Os documentos revelam que, entre 1999 e 2002, os EUA subsidiaram a produção de algodão em 89% do valor da própria safra. Ou seja, o Tesouro americano despejou US$ 12,4 bilhões no bolso dos produtores de algodão. A produção, em igual período, teve valor comercial estimado em US$ 14 bilhões.

O ano de 2001 apresenta números ainda mais impressionantes: a safra norte-americana ficou em US$ 3,1 bilhões, mas o montante de subsídios chegou a US$ 4 bilhões, 129% do valor da safra. O objetivo do governo dos EUA era preencher a lacuna entre o custo de produção e o preço de venda da fibra. Ainda em 2001, o custo de produção de algodão nos EUA foi de US$ 530 por acre, para um retorno comercial de US$ 280 por acre. A diferença foi coberta pelo Tesouro, com a distribuição dos US$ 4 bilhões ao setor. Isentos de qualquer preocupação ou vínculo com os preços e condições de mercado, com a renda garantida pela Casa Branca, os produtores americanos só fizeram aumentar a produção. A colheita cresceu de 13,3 milhões de fardos em 1998 para 15,5 milhões em 2001 (16,5%). Garantidas pelos subsídios, a produção e a exportação dos EUA só cresceram no período, enquanto os preços seguiram direção oposta.

O prejuízo, conforme evidenciam os documentos enviados à OMC, ficou com outros países, cuja produção e exportação não são subsidiadas. Com isso, os EUA aumentaram sua fatia de mercado no comércio internacional de 17% em 1998 para 42% em 2002. A queixa brasileira mostra que os produtores nacionais perderam US$ 478 milhões entre 1999 e 2002 com a baixa dos preços internacionais induzida pelos subsídios dos EUA.

Os preços baixos criados pela distorção reduziram investimentos na cultura tanto no Brasil quanto em outros países onde o custo de produção é menor que nos EUA, evidenciando o propósito de Washington em enfraquecer a concorrência. O derrame de algodão barato dos EUA no mercado internacional “roubou” clientes dos países concorrentes não subsidiados, o que fez crescer a pobreza em nações do Oeste da África que dependiam da produção de algodão.
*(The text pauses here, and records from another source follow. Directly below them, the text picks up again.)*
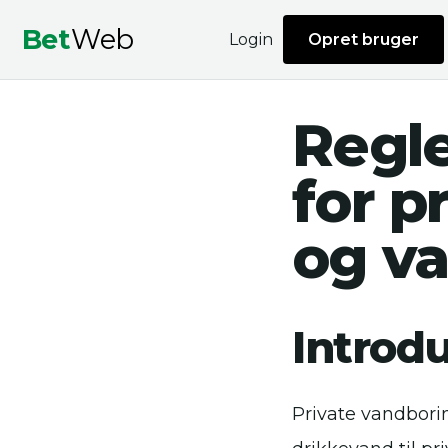
Bet
Web
Login
Opret bruger
Regle
for p
og v
Introd
Private vandborin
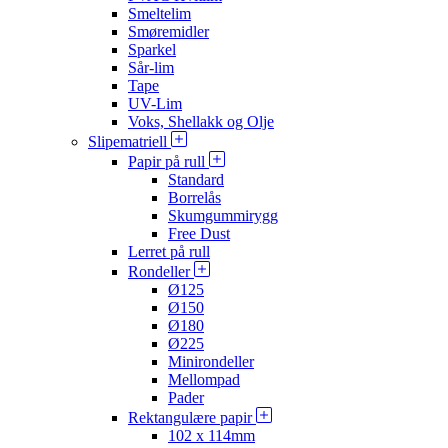
Smeltelim
Smøremidler
Sparkel
Sår-lim
Tape
UV-Lim
Voks, Shellakk og Olje
Slipematriell
Papir på rull
Standard
Borrelås
Skumgummirygg
Free Dust
Lerret på rull
Rondeller
Ø125
Ø150
Ø180
Ø225
Minirondeller
Mellompad
Pader
Rektangulære papir
102 x 114mm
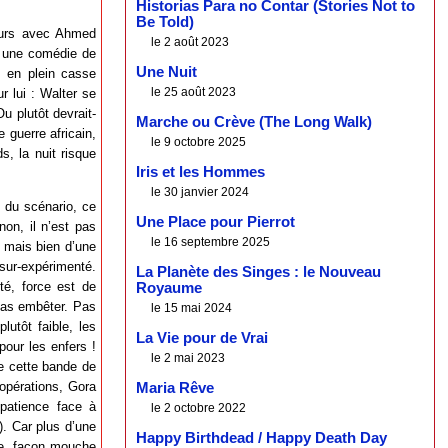
Historias Para no Contar (Stories Not to
Be Told)
beurs avec Ahmed
le 2 août 2023
", une comédie de
Une Nuit
, en plein casse
le 25 août 2023
 lui : Walter se
u plutôt devrait-
Marche ou Crève (The Long Walk)
guerre africain,
le 9 octobre 2025
s, la nuit risque
Iris et les Hommes
le 30 janvier 2024
é du scénario, ce
Une Place pour Pierrot
non, il n’est pas
le 16 septembre 2025
, mais bien d’une
 sur-expérimenté.
La Planète des Singes : le Nouveau
ité, force est de
Royaume
 pas embêter. Pas
le 15 mai 2024
lutôt faible, les
La Vie pour de Vrai
pour les enfers !
le 2 mai 2023
e cette bande de
 opérations, Gora
Maria Rêve
patience face à
le 2 octobre 2022
). Car plus d’une
Happy Birthdead / Happy Death Day
ère, façon mouche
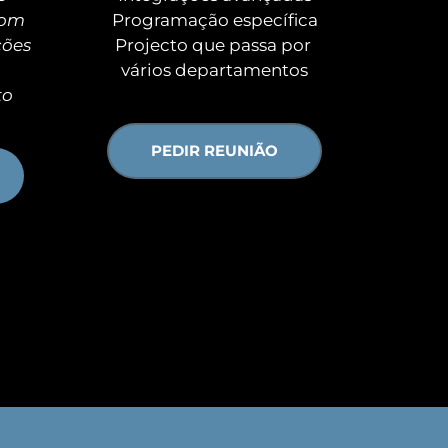
om 
Programação específica
ões 
Projecto que passa por 
vários departamentos
o 
PEDIR REUNIÃO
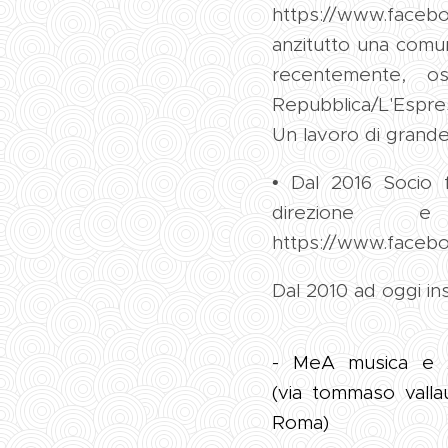
https://www.faceb
anzitutto una comunit
recentemente, os
Repubblica/L'Espre
Un lavoro di grande
• Dal 2016 Socio f
direzione 
https://www.facebo
Dal 2010 ad oggi in
- MeA musica e 
(via tommaso vallau
Roma)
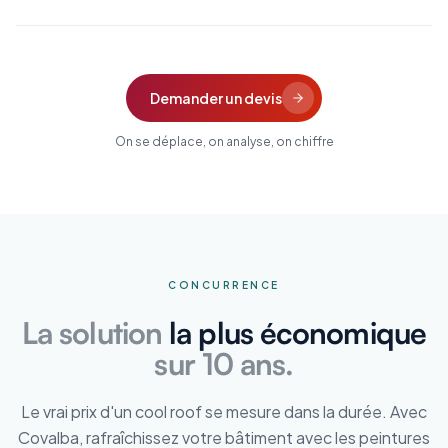
Demander un devis
On se déplace, on analyse, on chiffre
CONCURRENCE
La solution
la plus économique
sur 10 ans.
Le vrai prix d'un cool roof se mesure dans la durée. Avec
Covalba, rafraîchissez votre bâtiment avec les peintures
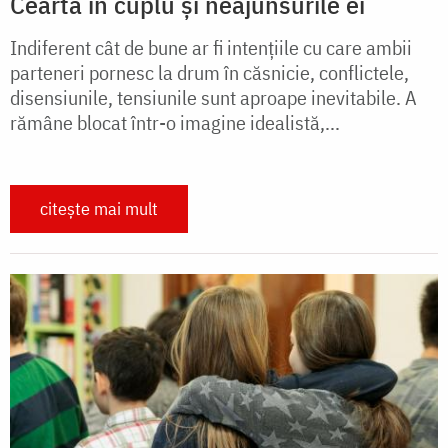
Cearta în cuplu și neajunsurile ei
Indiferent cât de bune ar fi intenţiile cu care ambii
parteneri pornesc la drum în căsnicie, conflictele,
disensiunile, tensiunile sunt aproape inevitabile. A
rămâne blocat într-o imagine idealistă,...
citește mai mult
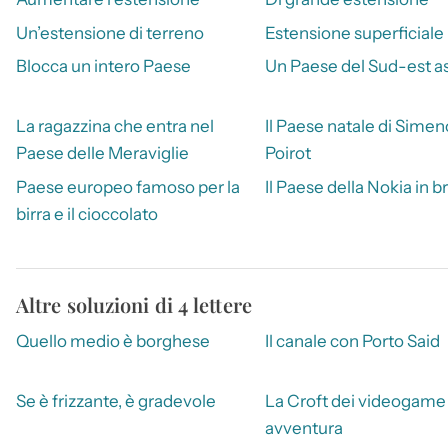
Un’estensione di terreno
Estensione superficiale
Blocca un intero Paese
Un Paese del Sud-est as
La ragazzina che entra nel
Il Paese natale di Simen
Paese delle Meraviglie
Poirot
Paese europeo famoso per la
Il Paese della Nokia in b
birra e il cioccolato
Altre soluzioni di 4 lettere
Quello medio è borghese
Il canale con Porto Said
Se è frizzante, è gradevole
La Croft dei videogame 
avventura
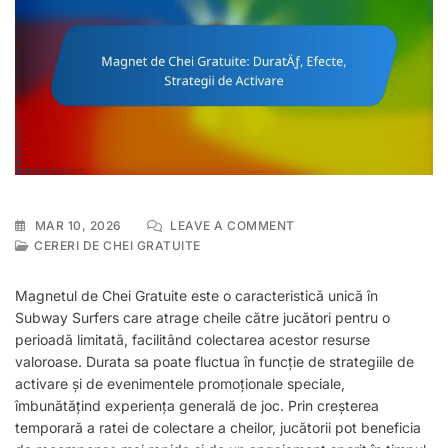
ON
MAR 10, 2026
LEAVE A COMMENT
MAGNET
CERERI DE CHEI GRATUITE
DE
CHEI
Magnetul de Chei Gratuite este o caracteristică unică în
GRATUITE:
Subway Surfers care atrage cheile către jucători pentru o
DURATĂ,
perioadă limitată, facilitând colectarea acestor resurse
EFECTE,
STRATEGII
valoroase. Durata sa poate fluctua în funcție de strategiile de
DE
activare și de evenimentele promoționale speciale,
ACTIVARE
îmbunătățind experiența generală de joc. Prin creșterea
temporară a ratei de colectare a cheilor, jucătorii pot beneficia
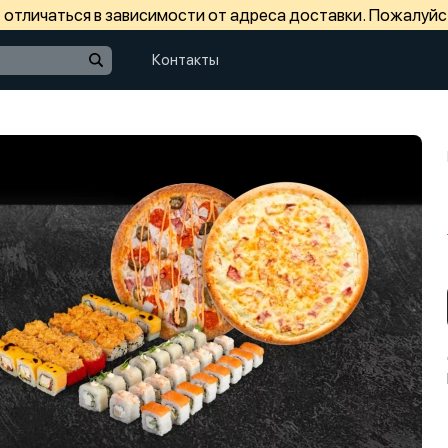
отличаться в зависимости от адреса доставки. Пожалуйс
Контакты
Um estudo feito com base em metodologias utilizadas tanto por Washington quanto pelo congresso norte-americano mostra que, sem a agressiva política de subsídios, a produção de algodão nos EUA seria 28,7% menor, as exportações seriam 41,2% inferiores às atuais e os preços internacionais teriam um ganho de 12,6%, ou de US$ 0,065 por libra/peso. As informações enviadas à OMC pelo Brasil resultaram na quebra da Cláusula da Paz relativa ao setor de algodão nos EUA, pois comprovaram que os americanos violaram o acordo firmado na Rodada Uruguai.

O acordo estabelecia que os países ricos não teriam suas políticas de subsídios agrícolas questionadas na OMC até 31 de dezembro de 2003, desde que não aumentassem a carga de pagamentos diretos à produção e exportação agropecuárias aplicada no ano de 1992. O Brasil provou que os EUA aplicaram, entre 1999 e 2002 montantes entre US$ 2,2 bilhões e US$ 4 bilhões anuais no algodão, o que tornou a Cláusula de Paz inaplicável e abriu a possibilidade para o processo. Isto porque em 1992 o gasto do governo dos EUA com subsídios ao setor foi de US$ 2,1 bilhões.